[Items from a dataset]
[Start of section]

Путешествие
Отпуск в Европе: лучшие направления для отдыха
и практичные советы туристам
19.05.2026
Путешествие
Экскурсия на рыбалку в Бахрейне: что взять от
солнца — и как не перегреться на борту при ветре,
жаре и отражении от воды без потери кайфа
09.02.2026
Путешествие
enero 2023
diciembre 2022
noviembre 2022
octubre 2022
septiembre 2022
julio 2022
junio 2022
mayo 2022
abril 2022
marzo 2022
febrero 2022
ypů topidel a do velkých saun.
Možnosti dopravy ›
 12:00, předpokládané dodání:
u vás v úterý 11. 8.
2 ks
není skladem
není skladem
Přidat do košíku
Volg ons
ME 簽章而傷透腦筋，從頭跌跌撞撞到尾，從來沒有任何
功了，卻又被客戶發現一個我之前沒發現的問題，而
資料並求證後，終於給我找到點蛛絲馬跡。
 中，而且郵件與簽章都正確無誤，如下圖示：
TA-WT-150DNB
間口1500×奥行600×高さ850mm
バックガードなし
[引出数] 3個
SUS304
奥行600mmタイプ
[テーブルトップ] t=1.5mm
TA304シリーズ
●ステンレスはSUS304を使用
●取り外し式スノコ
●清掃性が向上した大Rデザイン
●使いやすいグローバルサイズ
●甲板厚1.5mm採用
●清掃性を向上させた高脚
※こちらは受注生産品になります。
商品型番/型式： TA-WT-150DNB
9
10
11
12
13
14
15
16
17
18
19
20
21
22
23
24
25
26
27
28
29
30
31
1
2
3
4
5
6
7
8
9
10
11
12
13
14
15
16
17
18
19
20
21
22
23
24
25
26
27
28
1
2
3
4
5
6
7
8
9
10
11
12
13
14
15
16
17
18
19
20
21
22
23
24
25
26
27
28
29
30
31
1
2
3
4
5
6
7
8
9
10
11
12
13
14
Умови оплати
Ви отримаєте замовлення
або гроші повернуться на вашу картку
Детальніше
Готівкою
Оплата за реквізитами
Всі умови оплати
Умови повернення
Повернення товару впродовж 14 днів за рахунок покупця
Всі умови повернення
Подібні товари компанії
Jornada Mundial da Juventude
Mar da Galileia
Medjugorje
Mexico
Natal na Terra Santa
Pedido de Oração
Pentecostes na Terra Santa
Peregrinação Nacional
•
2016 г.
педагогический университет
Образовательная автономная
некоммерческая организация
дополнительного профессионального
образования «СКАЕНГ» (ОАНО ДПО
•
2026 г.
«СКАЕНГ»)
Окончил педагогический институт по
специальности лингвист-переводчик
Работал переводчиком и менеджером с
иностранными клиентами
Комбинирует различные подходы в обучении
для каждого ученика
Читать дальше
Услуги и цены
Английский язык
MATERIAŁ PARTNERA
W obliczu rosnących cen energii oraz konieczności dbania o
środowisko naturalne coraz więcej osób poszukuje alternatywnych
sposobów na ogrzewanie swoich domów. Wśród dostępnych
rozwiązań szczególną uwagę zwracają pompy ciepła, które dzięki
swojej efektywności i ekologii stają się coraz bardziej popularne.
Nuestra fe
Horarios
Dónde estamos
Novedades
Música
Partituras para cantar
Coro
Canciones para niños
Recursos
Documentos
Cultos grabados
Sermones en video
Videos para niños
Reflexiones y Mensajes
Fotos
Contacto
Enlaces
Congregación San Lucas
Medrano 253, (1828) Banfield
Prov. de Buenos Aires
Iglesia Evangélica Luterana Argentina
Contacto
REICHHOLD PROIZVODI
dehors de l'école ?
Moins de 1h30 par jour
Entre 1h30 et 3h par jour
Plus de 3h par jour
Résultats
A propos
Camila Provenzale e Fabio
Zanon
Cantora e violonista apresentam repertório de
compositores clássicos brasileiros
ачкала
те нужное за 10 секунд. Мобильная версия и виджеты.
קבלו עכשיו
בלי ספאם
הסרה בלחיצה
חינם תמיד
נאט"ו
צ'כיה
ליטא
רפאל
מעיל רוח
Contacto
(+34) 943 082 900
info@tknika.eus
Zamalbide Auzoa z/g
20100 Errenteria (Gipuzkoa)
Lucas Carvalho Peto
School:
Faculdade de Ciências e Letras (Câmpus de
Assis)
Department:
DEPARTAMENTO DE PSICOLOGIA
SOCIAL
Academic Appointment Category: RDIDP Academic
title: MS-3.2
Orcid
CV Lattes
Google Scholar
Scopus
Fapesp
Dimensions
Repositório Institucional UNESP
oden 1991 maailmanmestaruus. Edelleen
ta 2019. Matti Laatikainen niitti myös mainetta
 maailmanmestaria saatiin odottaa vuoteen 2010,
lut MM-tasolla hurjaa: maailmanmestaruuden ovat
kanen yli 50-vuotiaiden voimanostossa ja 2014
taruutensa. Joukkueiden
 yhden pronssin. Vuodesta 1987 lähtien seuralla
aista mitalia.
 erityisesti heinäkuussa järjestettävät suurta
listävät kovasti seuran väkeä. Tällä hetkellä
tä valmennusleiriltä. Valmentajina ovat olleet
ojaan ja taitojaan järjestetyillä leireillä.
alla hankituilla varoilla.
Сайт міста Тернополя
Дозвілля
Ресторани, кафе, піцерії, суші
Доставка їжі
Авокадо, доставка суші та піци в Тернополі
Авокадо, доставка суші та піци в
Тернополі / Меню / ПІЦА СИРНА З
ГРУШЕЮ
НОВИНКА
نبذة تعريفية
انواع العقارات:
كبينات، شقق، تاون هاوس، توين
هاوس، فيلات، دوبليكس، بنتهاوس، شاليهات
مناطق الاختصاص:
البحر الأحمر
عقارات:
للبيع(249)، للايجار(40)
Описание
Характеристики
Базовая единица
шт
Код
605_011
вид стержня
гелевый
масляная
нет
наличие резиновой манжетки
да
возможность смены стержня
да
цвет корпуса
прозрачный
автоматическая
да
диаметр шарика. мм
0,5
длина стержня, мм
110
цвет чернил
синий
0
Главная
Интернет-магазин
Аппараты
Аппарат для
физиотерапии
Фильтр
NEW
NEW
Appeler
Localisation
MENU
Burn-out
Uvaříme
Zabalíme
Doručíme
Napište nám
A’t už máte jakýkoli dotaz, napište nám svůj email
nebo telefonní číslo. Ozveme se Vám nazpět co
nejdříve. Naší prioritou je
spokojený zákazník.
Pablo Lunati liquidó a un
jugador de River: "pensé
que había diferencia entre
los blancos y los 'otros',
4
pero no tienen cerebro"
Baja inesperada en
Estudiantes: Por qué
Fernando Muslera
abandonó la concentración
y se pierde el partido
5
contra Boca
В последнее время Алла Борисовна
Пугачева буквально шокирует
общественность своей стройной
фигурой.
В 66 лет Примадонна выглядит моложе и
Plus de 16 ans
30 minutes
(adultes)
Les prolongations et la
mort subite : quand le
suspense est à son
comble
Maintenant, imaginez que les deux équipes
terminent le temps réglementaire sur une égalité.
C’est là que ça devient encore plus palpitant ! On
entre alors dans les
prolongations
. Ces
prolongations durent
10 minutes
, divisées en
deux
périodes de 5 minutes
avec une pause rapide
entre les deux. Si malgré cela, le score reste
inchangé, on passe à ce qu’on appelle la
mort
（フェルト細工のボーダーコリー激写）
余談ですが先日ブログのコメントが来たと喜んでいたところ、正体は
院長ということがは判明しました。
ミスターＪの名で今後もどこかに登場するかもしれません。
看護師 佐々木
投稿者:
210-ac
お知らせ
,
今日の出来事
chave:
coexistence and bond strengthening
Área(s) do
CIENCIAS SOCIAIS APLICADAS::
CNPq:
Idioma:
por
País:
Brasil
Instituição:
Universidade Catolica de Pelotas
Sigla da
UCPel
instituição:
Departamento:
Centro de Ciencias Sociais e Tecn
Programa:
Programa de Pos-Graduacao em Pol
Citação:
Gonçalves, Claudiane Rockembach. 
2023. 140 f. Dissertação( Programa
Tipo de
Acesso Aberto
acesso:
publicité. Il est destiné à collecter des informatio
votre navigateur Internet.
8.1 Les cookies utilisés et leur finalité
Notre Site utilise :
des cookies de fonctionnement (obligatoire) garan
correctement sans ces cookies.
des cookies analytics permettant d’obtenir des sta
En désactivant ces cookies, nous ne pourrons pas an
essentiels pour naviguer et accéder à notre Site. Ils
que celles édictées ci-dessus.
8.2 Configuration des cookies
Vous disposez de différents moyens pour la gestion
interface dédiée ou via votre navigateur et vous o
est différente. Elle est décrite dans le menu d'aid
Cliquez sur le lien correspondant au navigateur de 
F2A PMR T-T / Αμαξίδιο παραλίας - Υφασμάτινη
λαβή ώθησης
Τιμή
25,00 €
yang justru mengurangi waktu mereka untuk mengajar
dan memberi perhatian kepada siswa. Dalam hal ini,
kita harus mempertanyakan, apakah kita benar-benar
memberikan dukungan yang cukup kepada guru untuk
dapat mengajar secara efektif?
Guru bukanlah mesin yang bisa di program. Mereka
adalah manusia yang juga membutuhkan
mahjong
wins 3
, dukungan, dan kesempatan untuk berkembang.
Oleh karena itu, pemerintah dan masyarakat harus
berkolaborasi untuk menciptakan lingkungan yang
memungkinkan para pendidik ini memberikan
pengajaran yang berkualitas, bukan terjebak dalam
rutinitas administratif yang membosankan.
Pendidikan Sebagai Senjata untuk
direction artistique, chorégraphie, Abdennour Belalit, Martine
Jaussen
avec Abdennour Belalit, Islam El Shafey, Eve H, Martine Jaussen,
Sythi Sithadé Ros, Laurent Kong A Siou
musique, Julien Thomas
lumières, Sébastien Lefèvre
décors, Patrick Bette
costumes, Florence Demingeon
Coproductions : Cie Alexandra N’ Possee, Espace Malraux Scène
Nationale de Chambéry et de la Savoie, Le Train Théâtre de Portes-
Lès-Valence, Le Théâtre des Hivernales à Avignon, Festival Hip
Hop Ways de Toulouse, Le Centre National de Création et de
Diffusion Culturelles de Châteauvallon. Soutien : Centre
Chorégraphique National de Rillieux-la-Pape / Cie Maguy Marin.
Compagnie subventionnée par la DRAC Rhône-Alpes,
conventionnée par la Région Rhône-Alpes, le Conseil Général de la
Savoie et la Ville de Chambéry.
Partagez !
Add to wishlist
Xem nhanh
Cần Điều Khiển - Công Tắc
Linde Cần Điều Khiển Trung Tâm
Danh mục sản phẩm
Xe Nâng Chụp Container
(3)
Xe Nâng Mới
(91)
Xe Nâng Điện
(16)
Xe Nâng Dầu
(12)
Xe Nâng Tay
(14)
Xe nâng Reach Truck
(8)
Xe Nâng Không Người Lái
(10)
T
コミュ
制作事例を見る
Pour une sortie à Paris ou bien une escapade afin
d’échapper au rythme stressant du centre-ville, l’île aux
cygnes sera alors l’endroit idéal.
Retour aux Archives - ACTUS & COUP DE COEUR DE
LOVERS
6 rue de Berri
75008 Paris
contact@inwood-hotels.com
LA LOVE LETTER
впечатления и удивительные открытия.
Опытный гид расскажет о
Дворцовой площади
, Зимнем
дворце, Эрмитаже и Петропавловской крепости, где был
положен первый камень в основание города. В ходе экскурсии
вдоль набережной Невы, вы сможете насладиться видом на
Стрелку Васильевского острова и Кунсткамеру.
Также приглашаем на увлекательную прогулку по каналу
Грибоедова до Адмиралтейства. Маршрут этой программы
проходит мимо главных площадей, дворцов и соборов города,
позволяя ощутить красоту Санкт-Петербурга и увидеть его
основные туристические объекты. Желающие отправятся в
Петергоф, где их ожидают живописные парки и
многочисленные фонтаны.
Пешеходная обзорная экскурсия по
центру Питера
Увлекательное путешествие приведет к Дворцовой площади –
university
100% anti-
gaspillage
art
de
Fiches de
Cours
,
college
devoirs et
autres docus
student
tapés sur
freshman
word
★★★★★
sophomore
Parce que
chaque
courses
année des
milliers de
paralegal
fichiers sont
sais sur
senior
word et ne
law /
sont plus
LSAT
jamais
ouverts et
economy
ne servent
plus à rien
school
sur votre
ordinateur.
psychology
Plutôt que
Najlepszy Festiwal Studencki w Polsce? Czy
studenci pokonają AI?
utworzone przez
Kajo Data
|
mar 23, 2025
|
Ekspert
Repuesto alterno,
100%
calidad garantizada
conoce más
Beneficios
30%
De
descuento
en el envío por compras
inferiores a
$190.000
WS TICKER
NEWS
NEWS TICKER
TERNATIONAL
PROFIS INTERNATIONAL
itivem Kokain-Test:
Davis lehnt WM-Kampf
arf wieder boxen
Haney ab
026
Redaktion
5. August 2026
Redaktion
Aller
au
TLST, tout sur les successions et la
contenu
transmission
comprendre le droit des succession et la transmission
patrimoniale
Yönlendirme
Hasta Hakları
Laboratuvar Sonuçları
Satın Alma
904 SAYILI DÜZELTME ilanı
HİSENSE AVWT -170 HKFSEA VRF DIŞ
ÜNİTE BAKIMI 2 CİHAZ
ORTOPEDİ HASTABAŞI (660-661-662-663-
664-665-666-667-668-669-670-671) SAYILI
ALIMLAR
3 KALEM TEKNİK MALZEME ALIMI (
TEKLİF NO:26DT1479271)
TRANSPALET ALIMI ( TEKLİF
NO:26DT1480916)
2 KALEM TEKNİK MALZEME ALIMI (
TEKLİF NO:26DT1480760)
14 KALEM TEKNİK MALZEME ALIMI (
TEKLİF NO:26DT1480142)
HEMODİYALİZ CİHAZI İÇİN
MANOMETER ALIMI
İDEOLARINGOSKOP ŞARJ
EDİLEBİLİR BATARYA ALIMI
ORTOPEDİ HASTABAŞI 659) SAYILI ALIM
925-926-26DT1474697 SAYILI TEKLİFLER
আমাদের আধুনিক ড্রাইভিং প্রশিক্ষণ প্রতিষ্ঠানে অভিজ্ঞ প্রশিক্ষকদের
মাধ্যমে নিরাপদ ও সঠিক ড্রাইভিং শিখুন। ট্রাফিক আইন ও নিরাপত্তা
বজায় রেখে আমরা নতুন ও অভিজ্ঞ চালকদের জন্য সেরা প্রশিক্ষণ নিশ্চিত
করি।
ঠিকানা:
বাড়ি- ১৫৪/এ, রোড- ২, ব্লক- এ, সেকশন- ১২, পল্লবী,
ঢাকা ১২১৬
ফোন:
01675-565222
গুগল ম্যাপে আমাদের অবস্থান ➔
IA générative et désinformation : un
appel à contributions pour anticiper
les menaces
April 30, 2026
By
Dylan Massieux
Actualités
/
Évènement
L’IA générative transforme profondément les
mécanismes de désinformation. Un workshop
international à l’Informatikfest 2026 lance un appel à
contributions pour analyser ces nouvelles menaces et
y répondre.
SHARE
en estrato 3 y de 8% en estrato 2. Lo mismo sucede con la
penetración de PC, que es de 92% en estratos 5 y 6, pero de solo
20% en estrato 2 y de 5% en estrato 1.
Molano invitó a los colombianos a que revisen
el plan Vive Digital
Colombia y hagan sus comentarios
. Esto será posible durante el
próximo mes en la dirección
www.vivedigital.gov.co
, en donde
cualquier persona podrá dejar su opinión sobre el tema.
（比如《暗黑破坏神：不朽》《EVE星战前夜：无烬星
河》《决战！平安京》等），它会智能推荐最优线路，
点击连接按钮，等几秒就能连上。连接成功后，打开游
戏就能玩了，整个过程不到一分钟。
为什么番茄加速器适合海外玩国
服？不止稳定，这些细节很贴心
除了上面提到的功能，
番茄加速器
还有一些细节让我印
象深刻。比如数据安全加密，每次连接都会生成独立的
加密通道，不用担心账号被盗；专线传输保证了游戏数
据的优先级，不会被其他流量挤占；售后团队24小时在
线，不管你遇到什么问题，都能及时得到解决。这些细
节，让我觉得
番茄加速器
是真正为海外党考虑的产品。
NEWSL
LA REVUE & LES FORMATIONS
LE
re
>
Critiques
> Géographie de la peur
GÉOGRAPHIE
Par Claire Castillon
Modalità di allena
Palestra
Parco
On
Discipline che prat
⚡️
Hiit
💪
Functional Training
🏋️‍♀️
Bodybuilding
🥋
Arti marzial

[End of section]

## [Work order]
The word "yang": say how many lines of the records hold it, and give nothing but the number.

## [Your response]
7